The new consultants ask what disaster might reveal about us individually and collectively. What tragedy brings into intelligibility or at least into representation is that folly in individuals, mistakes, errors, magnified collectively, produce historical disaster. The timing of the remake of the Titanic disaster is significant for us, carrying as it does a lesson similar to that of the tower of Babel. Commentators point to the Titanic as exemplary for what it reveals about the limitations of human efforts to master nature and life itself. The theory guiding the emerAgency is that the problems addressed by conventional consulting are only one dimension of what in fact is a three dimensional phenomenon. Every problem coexists with a potential disaster (the limit of human power that marks the borders of the Real) and with the trauma that founds human identity. This way of characterizing identity formation as traumatic signals the psychoanalytic theory we are using (an explanation of which is beyond the scope of our conversation; the psychoanalytic metaphor for it is “castration” anxiety).

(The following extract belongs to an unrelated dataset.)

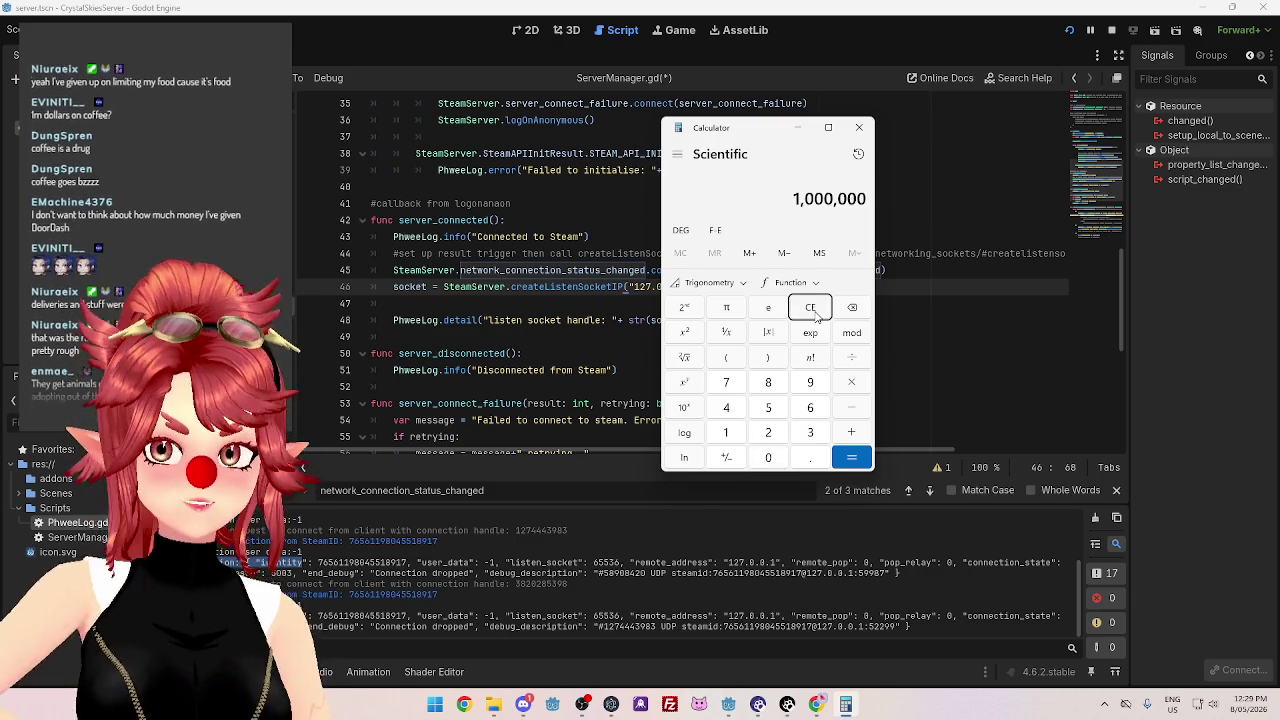
{"action": "type", "text": "+"}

The upshot of this understanding of the tripartite character of problems is the recognition in our method that we ourselves are part of the problem, and our blindness (ATH) about the true nature of this participation accounts for why we are unable to make good on the Enlightenment goal of putting an end to error. Our method is to study problems with the same analytical care of conventional consultants, but with the motive of seeking in this information possible correspondences for the feeling we have about the world to find out our disposition, our attunement, to bring into understanding the state of mind, individual and collectively, that is complicit with the forces that resist us. We do not expect utilitarian consultants to take this reversal of the explanatory direction very seriously; it is aimed at education, the public schools, as a practice that might be able to bring institutionalized learning into the process of making public policy. One important reason why collectively we allow ourselves to cooperate so much with the forces of entropy is because the people responsible for it work anonymously. If the emplyrical study of disaster were a feature of the standard curriculum, a great many people in positions of authority would come under a new kind of scrutiny, not after the fact (what did you do in the war, Daddy?) but during the process.

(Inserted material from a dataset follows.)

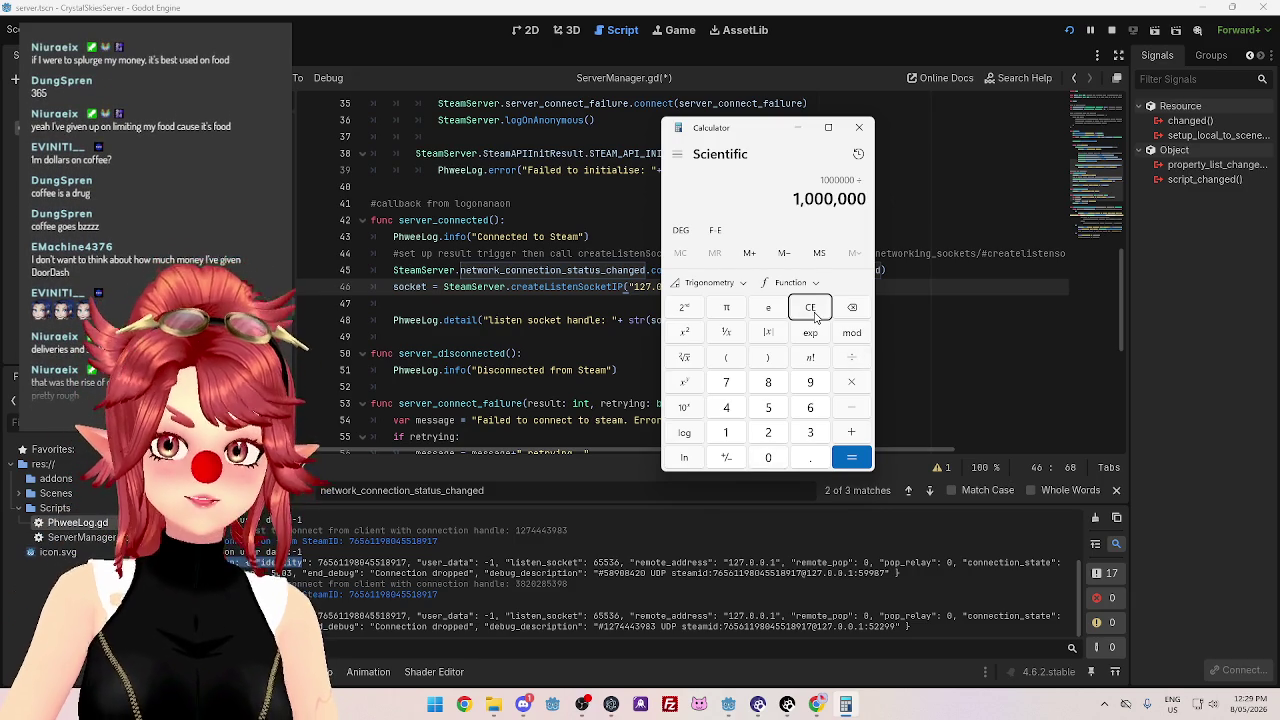
{"action": "type", "text": "5"}
{"action": "key", "text": "Return"}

At the heart of the pedagogy is a certain view of human motivation: a young person might be more interested in investigating the superfund cleanup in her community if she recognized the lyrical principle that the details about the dangers to the environment provided a complex expression of her own sense of being. I hesitate to call the kind of writing or production such a student might undertake “poetry” or “art,” but there is no doubt that these aesthetic practices must be combined with the empirical ones before we are able to grasp holistically the true condition of our problematic world
These are the terms that I’ve been thinking about for quite some time and have been struggling to integrate into the first year course. There are various exemplars of folks who have attempted, primarily working out of Glue’s Internet Invention, but none of those exemplars have so far been a strong fit. I’ll be working on this problem over the summer as I prepare Fall classes with the goal of integrating many web 2.0 technologies.